7.3 Performance Traps

  • Compressing huge directories during peak hours can slow systems; schedule off-hours.

8. Extensions & Challenges

8.1 Beginner Extensions

  • Add --exclude patterns.
  • Add --keep-days argument.

8.2 Intermediate Extensions

  • Add rsync sync to remote host.
  • Add checksum verification.

8.3 Advanced Extensions

  • Implement incremental backups with tar --listed-incremental.
  • Add email notifications on failure.

9. Real-World Connections

9.1 Industry Applications

  • Server backups: nightly snapshots of configuration and data.
  • Developer workflows: backup of code and notes.
  • restic: modern backup tool with encryption and dedup.
  • borg: efficient backup with incremental storage.

9.3 Interview Relevance

  • Reliability: designing safe automation.
  • Filesystem knowledge: permissions and metadata handling.

10. Resources

10.1 Essential Reading

  • How Linux Works by Brian Ward - Ch. 2, 7
  • The Linux Command Line by William E. Shotts - Ch. 18

10.2 Video Resources

  • “Backups 101” (any sysadmin basics course)

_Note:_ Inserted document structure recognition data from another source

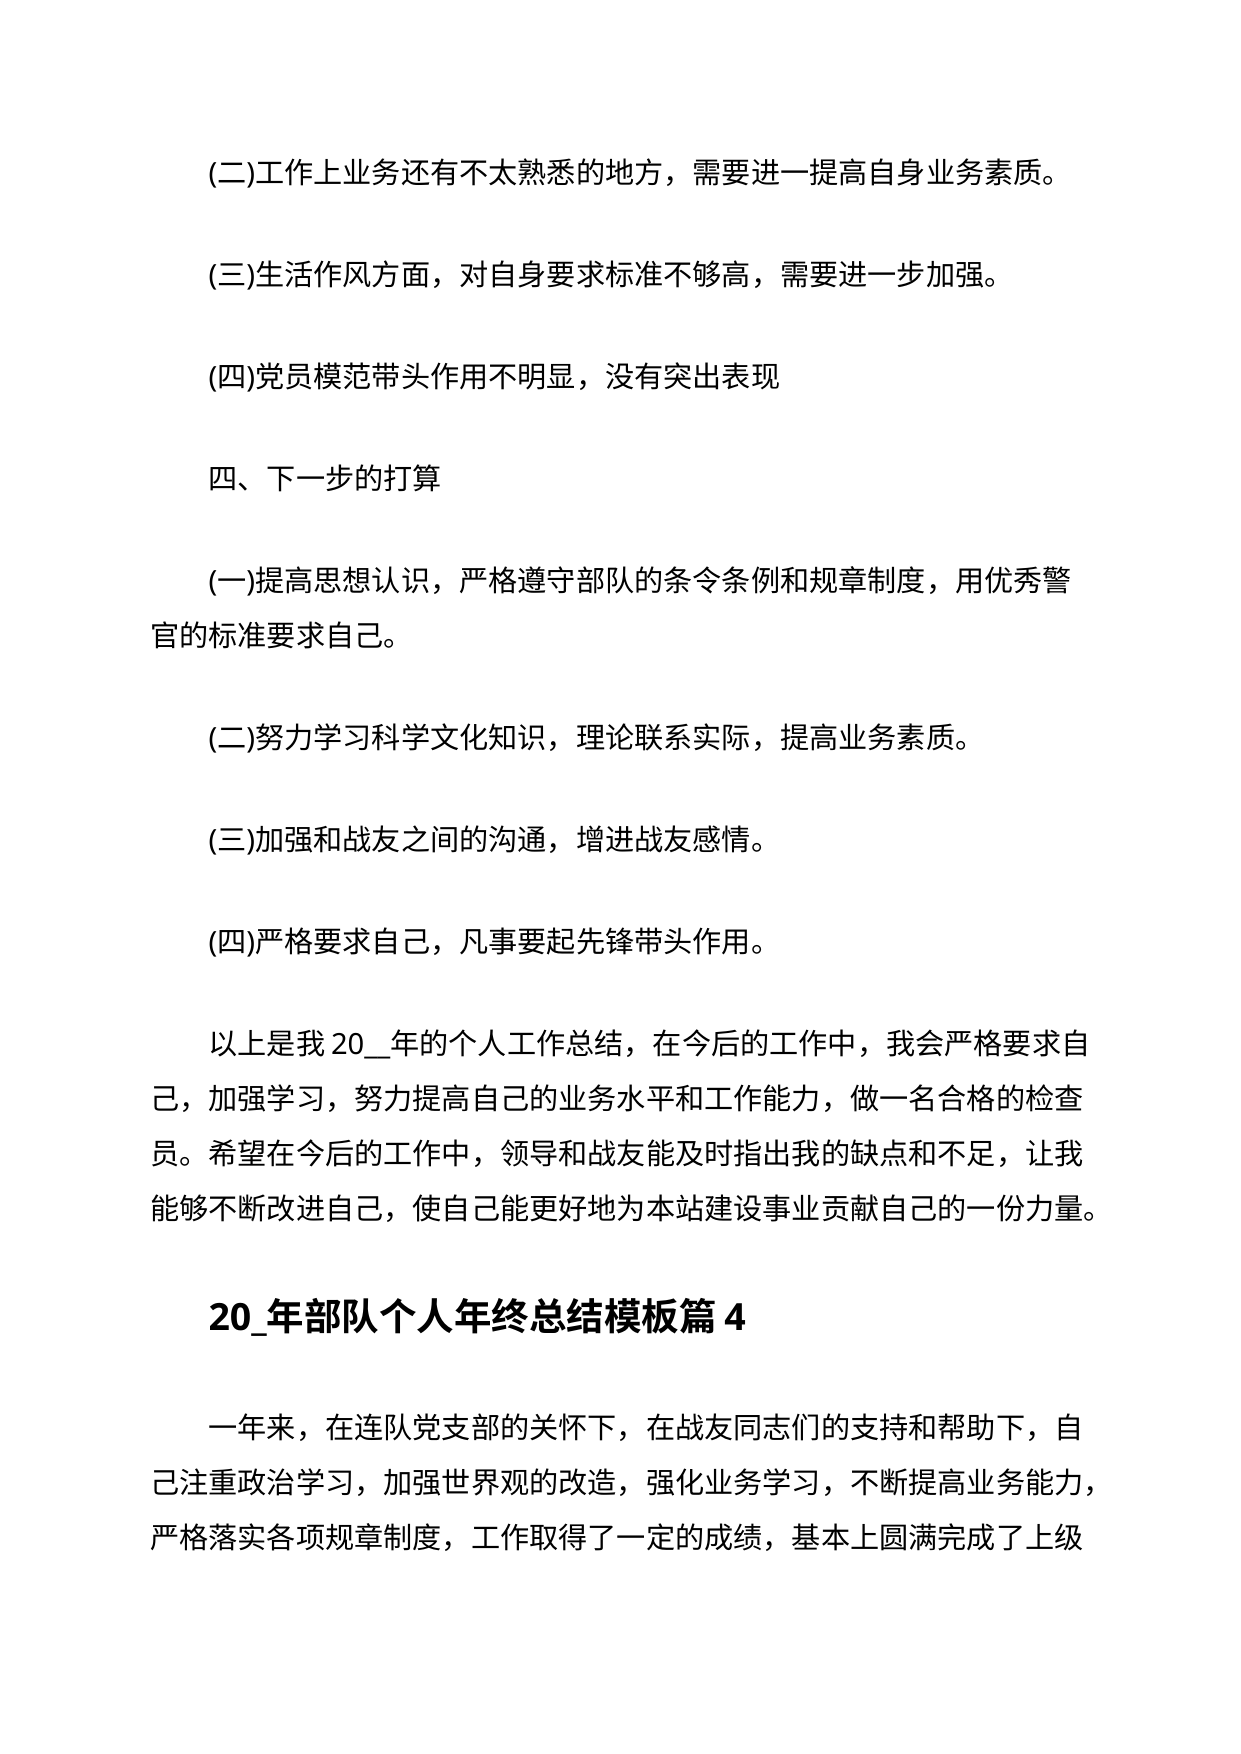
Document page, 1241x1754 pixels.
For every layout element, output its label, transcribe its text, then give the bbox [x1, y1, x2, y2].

text (四)党员模范带头作用不明显，没有突出表现 [150, 354, 1090, 396]
text 四、下一步的打算 [150, 456, 1090, 498]
text (一)提高思想认识，严格遵守部队的条令条例和规章制度，用优秀警官的标准要求自己。 [150, 558, 1090, 655]
text (二)努力学习科学文化知识，理论联系实际，提高业务素质。 [150, 714, 1090, 757]
text 20_年部队个人年终总结模板篇4 [150, 1287, 1090, 1341]
text (三)生活作风方面，对自身要求标准不够高，需要进一步加强。 [150, 252, 1090, 294]
text (三)加强和战友之间的沟通，增进战友感情。 [150, 816, 1090, 859]
text (四)严格要求自己，凡事要起先锋带头作用。 [150, 918, 1090, 961]
text 以上是我20__年的个人工作总结，在今后的工作中，我会严格要求自己，加强学习，努力提高自己的业务水平和工作能力，做一名合格的检查员。希望在今后的工作中，领导和战友能及时指出我的缺点和不足，让我能够不断改进自己，使自己能更好地为本站建设事业贡献自己的一份力量。 [150, 1020, 1090, 1227]
text (二)工作上业务还有不太熟悉的地方，需要进一提高自身业务素质。 [150, 150, 1090, 192]
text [150, 1404, 1090, 1557]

10.3 Tools & Documentation

  • tar: man tar
  • cron: man 5 crontab

11. Self-Assessment Checklist

11.1 Understanding

  • I can explain how tar preserves metadata.
  • I can describe why cron needs absolute paths.
  • I can explain how retention works with find -mtime.

11.2 Implementation

  • Script creates timestamped archives.
  • Retention deletes only backups.
  • Logs are clear and timestamped.

11.3 Growth

  • I can restore a backup and verify integrity.
  • I can explain my retention policy.

12. Submission / Completion Criteria

Minimum Viable Completion:

  • Script accepts source/destination arguments and creates a tar.gz archive.
  • Logs actions with timestamps.
  • Exits non-zero on invalid input.

Full Completion:

  • All minimum criteria plus:
  • Retention policy implemented and safe.
  • Dry-run mode supported.

Excellence (Going Above & Beyond):

  • Remote sync and checksum verification.
  • Incremental backups with documented restore steps.